Drug-eluting stents and angioplasty, the good, the not so goodand the really bad news

Undoubtedly, balloon angioplasty had revolutionised treatment of coronary artery disease (CAD). It has allowed us to treat symptomatic CAD easily without the need for GA and opening the chest. I am sure that Dr Andreas Gruntzig (the inventor of angioplasty) would have been very proud to see the number of patients he has helped with his technique of angioplasty.

The good thing about angioplasty is that we can control chest pains very effectively with minimally invasive teachniques. Of cause, plain old balloon angioplasty (POBA) has its problems, namely acute tear (dissection) in the treated artery, and also re-narrowing (restenosis).

The next logical evolution was the use of the bare metal, plain surgical grade stainless steel stent. This was better then POBA and acute artery dissection was a thing of the past. We no longer need a cardio-surgical team on standby. We now have "stent-by".

Bare metal stents (BMS) still had restenosis as a significant problem, running at about 15%. The next step came with the use of drug-eluting stents (DES). Whether this advance is an evolution or revolution depends on how you see the situation. There are two DES that are currently FDA approved, namely the Cypher stent (JnJ Cordis) and the Taxus stent (Boston Scienntific).

There are a few more waiting in the queue to be approved like the Endeavor stent (AVE Medtronic) and the XcentV stent (Guidant Corp). These DES has very low restenosis rates (<5%) even when we use long stents and multiple overlapping stents. We have been known to line the whole artery with 5-6 stents in the whole length of artery (full metal jacket) with good short and longterm results.

Except for certain subsets, angioplasty and stents have not been known to prolong life, but it does control chest pains well.

Now for the not so good news. Balloon angioplasty suffered from a 4-10% risk of acute artery dissection, causing acute heart attacks, which before the stent era, required emergency bypass graft surgery, which carried a 30% chance of dying and almost 100% chance of heart muscle damage.

While balloon angioplasty has a overall success rate of of about 95%, there are a group of CADs, the chronic total blockage, where the angioplasty success rate can be as low as 40-50% in some centers and is limited to 80-90% in the best of hands. Some blockages just cannot be angioplastied.
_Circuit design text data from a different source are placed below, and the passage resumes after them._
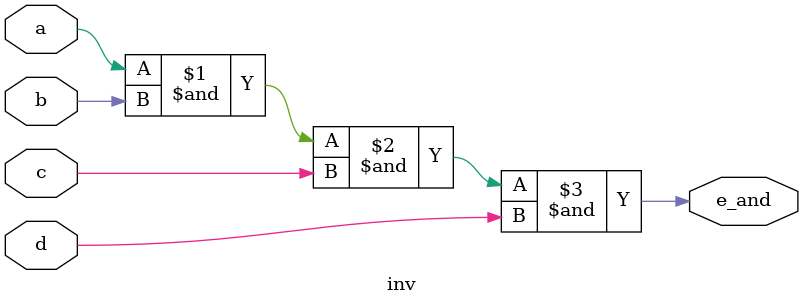
<source format=v>
`timescale 1ns / 1ps


module inv(
    input a,
    input b,
    input c,
    input d,
    output e_and
    );
    and(e_and,a,b,c,d);
    
endmodule
</source>
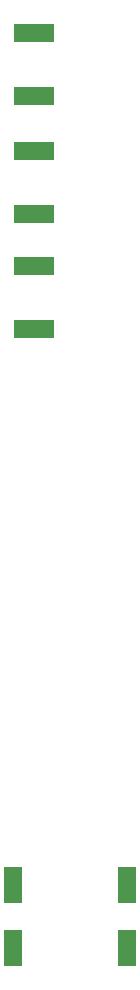
<source format=gtp>
G04*
G04 #@! TF.GenerationSoftware,Altium Limited,Altium Designer,18.1.6 (161)*
G04*
G04 Layer_Color=8421504*
%FSLAX25Y25*%
%MOIN*%
G70*
G01*
G75*
%ADD13R,0.13780X0.06299*%
%ADD14R,0.06496X0.12205*%
D13*
X32992Y320079D02*
D03*
Y341339D02*
D03*
Y280709D02*
D03*
Y301969D02*
D03*
Y242402D02*
D03*
Y263661D02*
D03*
D14*
X64130Y57221D02*
D03*
Y36158D02*
D03*
X26130Y57221D02*
D03*
Y36158D02*
D03*
M02*

</source>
The nagging problem with POBA is restenosis. It was quite upsetting to see a patient where you performed a good POBA, where the acute angiogram picture was wonderful, and suddenly in 2-3 months, the artery blockage had returned, possibly worse then before.

This was ugly and usually upset the patient. Of course, with the BMS, the acute dissection and acute bypass problem was essentially solved. We no longer needed to send our angioplasty list to the Operation Room, and the cardiac surgical team could have a nice lunch.

However, the BMS brought a new problem of acute and subacute stent thrombosis. The stents are stainless steel and these attract blood clots, if the proper medical regimes are not followed. Procedural techniques also played a part. These happened on average about 1-4% of the time. This could be minimized by technique improvements and also the use of aspirin and ticlopidine as effective anti-thrombosis medications.

Then came the DES that we are still learning more and more about. With DES, the good news is that restenosis is now single digit (<5%). However, acute and subacute stent thrombosis still remain.

With BMS, the subacute stent thrombosis tend to come in the first 30 days. It tends to be more predictable. This enables us to try and figure out who the high risk group is. With the new DES, the subacute stent thrombosis could occur in the first 30days or as late as up to 1-2 years. Therefore the anti-thrombosis medications (aspirin and plavix/ticlopidine) had to be continued for much longer. This brought about the problem of non-cardiac surgery, should that be necessary on an elective or emergent basis following the use of DES. If these become necessary and the aspirin or plavix is stopped, there is an almost 10% chance of acute stent thrombosis. The DES are more costly and certainly more fuzzy stents.

This problem is so worrying to us, that if we know that the patient may need elective surgery after the angioplasty, we would prefer to use the BMS as a way to avoid the problem of acute stent thrombosis should the apirin or plavix had to be stopped for the elective surgery. With the use of DES, we also discovered a new problem of aspirin and plavix resistance (patients who may be taking the aspirin or plavix yet there is no clinical effect of these medication). With the widespread use of DES nowadays (in some centers, almost 95% of angioplasty includes the use of DES) we have learnt that there are cases of stent allergy, either allergy to the drug or the stent, or the polymer that the drug is bonded to. Stent allergy is still new and we are in the process of learning what we can.

While we improve by what is seemingly leaps and bounds, each and every step carries a high price. There is no such thing as a free lunch

And now for the bad news. As DES use becomes more widespread, more complex lesions are undertaken by the interventional cardiologist with greater and greater confidence as restenosis is low and indications for angioplasty become more liberalised. Cardiac surgery numbers drop worldwide. Is this better for our patients?